I was on a construction job when we decided to head out to lunch. One of them suggested we eat at a place called “No Name Diner” instead of getting a pizza (again). If the coworker is to be believed, the diner opened without a name proper but no one seemed to mind at the time. After a “help us name our diner” contest, it was decided that “No Name” shouldn’t just be a place holder, it should be the actual fucking title of the place.

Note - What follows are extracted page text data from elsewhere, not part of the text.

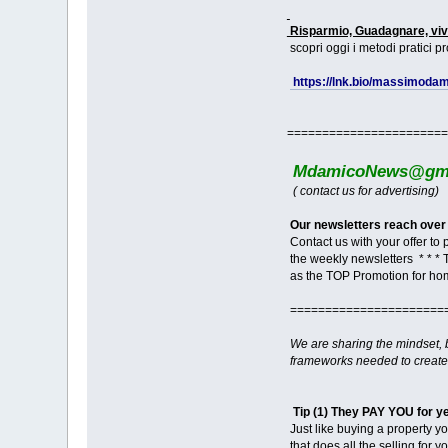
Risparmio, Guadagnare, viv
scopri oggi i metodi pratici pro
https://lnk.bio/massimodam
=======================
MdamicoNews@gma
( contact us for advertising)
Our newsletters reach over
Contact us with your offer to
the weekly newsletters * * * 
as the TOP Promotion for ho
======================
We are sharing the mindset,
frameworks needed to create
Tip (1) They PAY YOU for y
Just like buying a property y
that does all the selling for 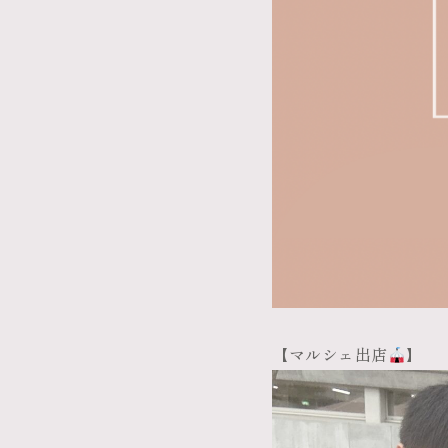
【マルシェ出店
】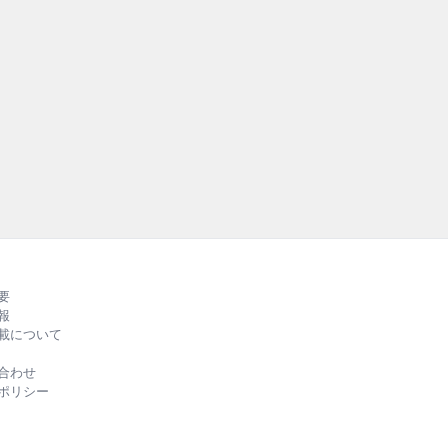
テナ
持続可能な社
外の先進事例を紹
RUBBER』
る、バラエテ
ルカラーでお
要
報
載について
合わせ
ポリシー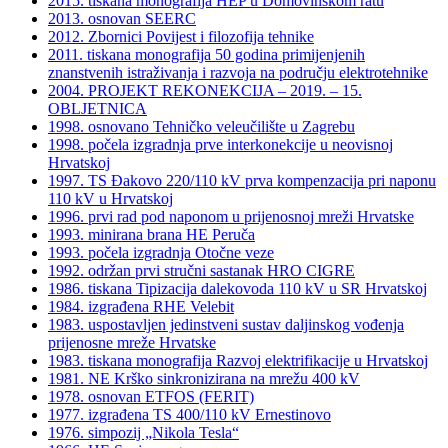
2015. tiskana monografija HEP u Domovinskom ratu
2013. osnovan SEERC
2012. Zbornici Povijest i filozofija tehnike
2011. tiskana monografija 50 godina primijenjenih
znanstvenih istraživanja i razvoja na području elektrotehnike
2004. PROJEKT REKONEKCIJA – 2019. – 15.
OBLJETNICA
1998. osnovano Tehničko veleučilište u Zagrebu
1998. počela izgradnja prve interkonekcije u neovisnoj
Hrvatskoj
1997. TS Đakovo 220/110 kV prva kompenzacija pri naponu
110 kV u Hrvatskoj
1996. prvi rad pod naponom u prijenosnoj mreži Hrvatske
1993. minirana brana HE Peruča
1993. počela izgradnja Otočne veze
1992. održan prvi stručni sastanak HRO CIGRE
1986. tiskana Tipizacija dalekovoda 110 kV u SR Hrvatskoj
1984. izgrađena RHE Velebit
1983. uspostavljen jedinstveni sustav daljinskog vođenja
prijenosne mreže Hrvatske
1983. tiskana monografija Razvoj elektrifikacije u Hrvatskoj
1981. NE Krško sinkronizirana na mrežu 400 kV
1978. osnovan ETFOS (FERIT)
1977. izgrađena TS 400/110 kV Ernestinovo
1976. simpozij „Nikola Tesla“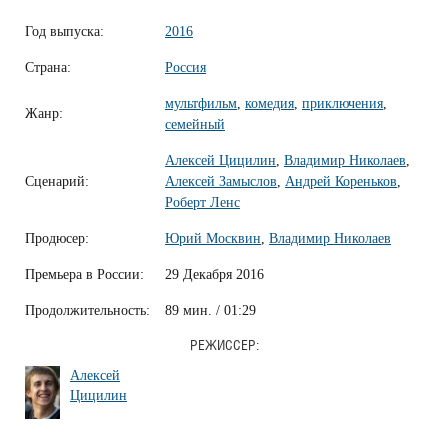
Год выпуска:
2016
Страна:
Россия
мультфильм
,
комедия
,
приключения
,
Жанр:
семейный
Алексей Цицилин
,
Владимир Николаев
,
Сценарий:
Алексей Замыслов
,
Андрей Кореньков
,
Роберт Ленс
Продюсер:
Юрий Москвин
,
Владимир Николаев
Премьера в России:
29 Декабря 2016
Продолжительность:
89 мин. / 01:29
РЕЖИССЕР:
Алексей
Цицилин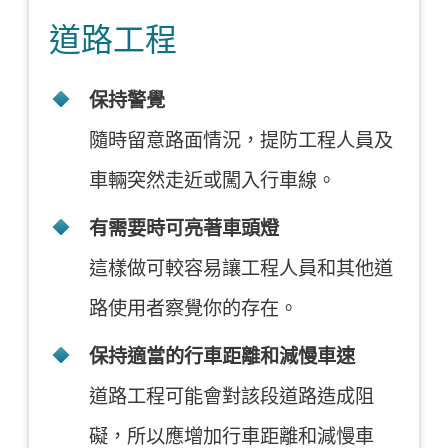
道路工程
保持警覺
隨時留意路面情況，提防工程人員及
車輛突然走近或闖入行車線。
有需要時可亮著車頭燈
這樣做可較容易讓工程人員和其他道
路使用者察覺你的存在。
保持適當的行車距離和減慢車速
道路工程可能會對該段道路造成阻
礙，所以應增加行車距離和減慢車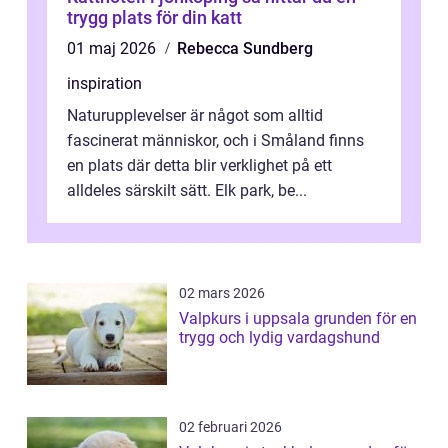
trygg plats för din katt
01 maj 2026
Rebecca Sundberg
inspiration
Naturupplevelser är något som alltid
fascinerat människor, och i Småland finns
en plats där detta blir verklighet på ett
alldeles särskilt sätt. Elk park, be...
02 mars 2026
Valpkurs i uppsala grunden för en
trygg och lydig vardagshund
02 februari 2026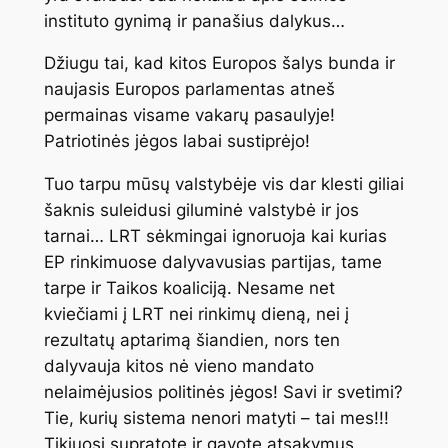
instituto gynimą ir panašius dalykus…
Džiugu tai, kad kitos Europos šalys bunda ir
naujasis Europos parlamentas atneš
permainas visame vakarų pasaulyje!
Patriotinės jėgos labai sustiprėjo!
Tuo tarpu mūsų valstybėje vis dar klesti giliai
šaknis suleidusi giluminė valstybė ir jos
tarnai… LRT sėkmingai ignoruoja kai kurias
EP rinkimuose dalyvavusias partijas, tame
tarpe ir Taikos koaliciją. Nesame net
kviečiami į LRT nei rinkimų dieną, nei į
rezultatų aptarimą šiandien, nors ten
dalyvauja kitos nė vieno mandato
nelaimėjusios politinės jėgos! Savi ir svetimi?
Tie, kurių sistema nenori matyti – tai mes!!!
Tikiuosi supratote ir gavote atsakymus.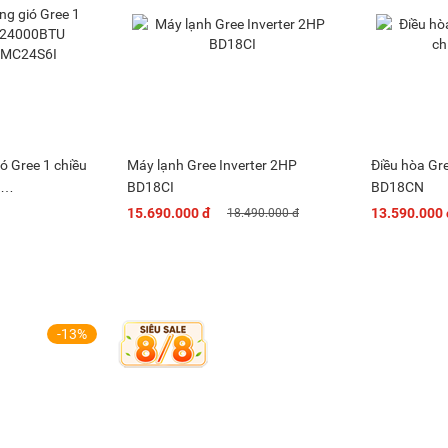
ió Gree 1 chiều
Máy lạnh Gree Inverter 2HP
Điều hòa Gr
BD18CI
BD18CN
S6I
15.690.000 đ
13.590.000 
18.490.000 đ
-13%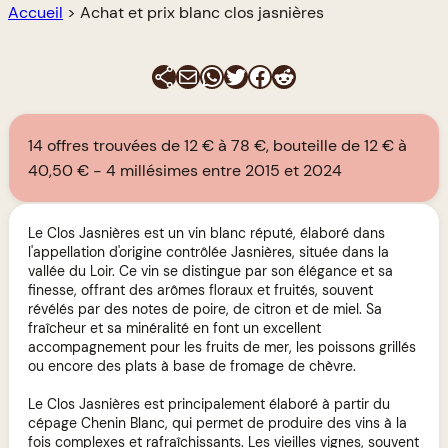
Accueil
>
Achat et prix blanc clos jasnières
E-mail
WhatsApp
Twitter
Facebook
Reddit
14 offres trouvées de 12 € à 78 €, bouteille de 12 € à
40,50 €
4 millésimes entre 2015 et 2024
Le Clos Jasnières est un vin blanc réputé, élaboré dans
l'appellation d'origine contrôlée Jasnières, située dans la
vallée du Loir. Ce vin se distingue par son élégance et sa
finesse, offrant des arômes floraux et fruités, souvent
révélés par des notes de poire, de citron et de miel. Sa
fraîcheur et sa minéralité en font un excellent
accompagnement pour les fruits de mer, les poissons grillés
ou encore des plats à base de fromage de chèvre.
Le Clos Jasnières est principalement élaboré à partir du
cépage Chenin Blanc, qui permet de produire des vins à la
fois complexes et rafraîchissants. Les vieilles vignes, souvent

So when Slipknot finished, I hit the button on the controls and started talking. “I’m DJ Pyro and you’re listening to the No Name Hour.” Done, next song. It was touch and go for most of the next hour and I never really got around to saying much anything at all. Once my CD finished, I was too. I hated how my first show went and realized that me sitting by myself in the studio wasn’t gonna cut it. I needed more voices.

I decided to drop the DJ from my name and just call myself “Pyro” since it flowed a lot better, keep “No Name Hour” as the title and hand that shit in and make it a priority to find someone to talk to on air before next week. I didn’t get anyone to show up. Sure, people said they would come by and talk, but people are full of shit.

The next week came and went much like the first. Not so bad, except that I was suppose to be recording these shows for the actual class. I was sure Roger would give me an A but I figured it would be a lot easier to give me an A if I gave him shows that consisted more than just me saying the time and the radio call sign.

A few weeks passed and one night I’m on the air when Quiet Girl walked in to visit. I call her this because she does everything in her power to actually live up to that name. She didn’t say shit loud enough to be picked up by any of the studio microphones, but she was company, plus I had someone to talk to. Conversing with her on air proved to be a mistake since anyone listening would just as well assume I was talking to myself like some retard. I went as far as throwing chairs around the radio station and causing general chaos in an attempt to get her to say anything, but she still held no comment to my rock-star studio trashing job. Whatever, fuck her.

Then one night a bunch of my fiends decided to show up in the studio and before I knew it, the No Name Hour had life. In addition to QG and myself, there were now Jigga, PainInTheAss, Dominatrix, iPinch, K-zilla, Happy-Dancer, Magdaline and Whitey. Affectionately we called our collective selves “The Circus” cause we’re dumb like that.  Any given night would feature anywhere between a few of us or all of us. The show tagline was “Fucking Classy…all the way” and we rarely failed to live up to those sad standards.

It wasn’t so much as a radio show as much as a bunch of us shooting the shit on live radio, broken up occasionally when a bunch of them would step out for cigarettes while I played music. Inevitable on any given night you could count on Dominatrix using the stations computer to look up something involving sex (occasional virus is implied), Happy-Dancer sounding an occasional swear by accident in full range of a microphone and someone making obvious references to the “sex couch” being disgusting. Seating in the small room was limited at best, especially for 10 of us, so if you wanted a seat, your options were: one of 2 hard plastic chairs, the floor, the sex couch or a couple amps that were laying around. The sex couch itself was…well…lets just say that it’s something of a horror show if you ever viewed it under a black light. Luckily I always had a slightly padded roller chair to sit on.

So the show went on very smoothly after a while, I had an easy A in Broadcasting after all and we all had so much fun that I decided to keep the show going into the following semester. It was no longer a class requirement but a recreational activity, meaning the standards of our group conversations on air would fall from their already low standards. It was still fun as ever and it opened the door for a couple of the more iconic shows.


[The show poster that I printed out and put everywhere on campus, usually right on top of other show posters cuz this show was obviously better.]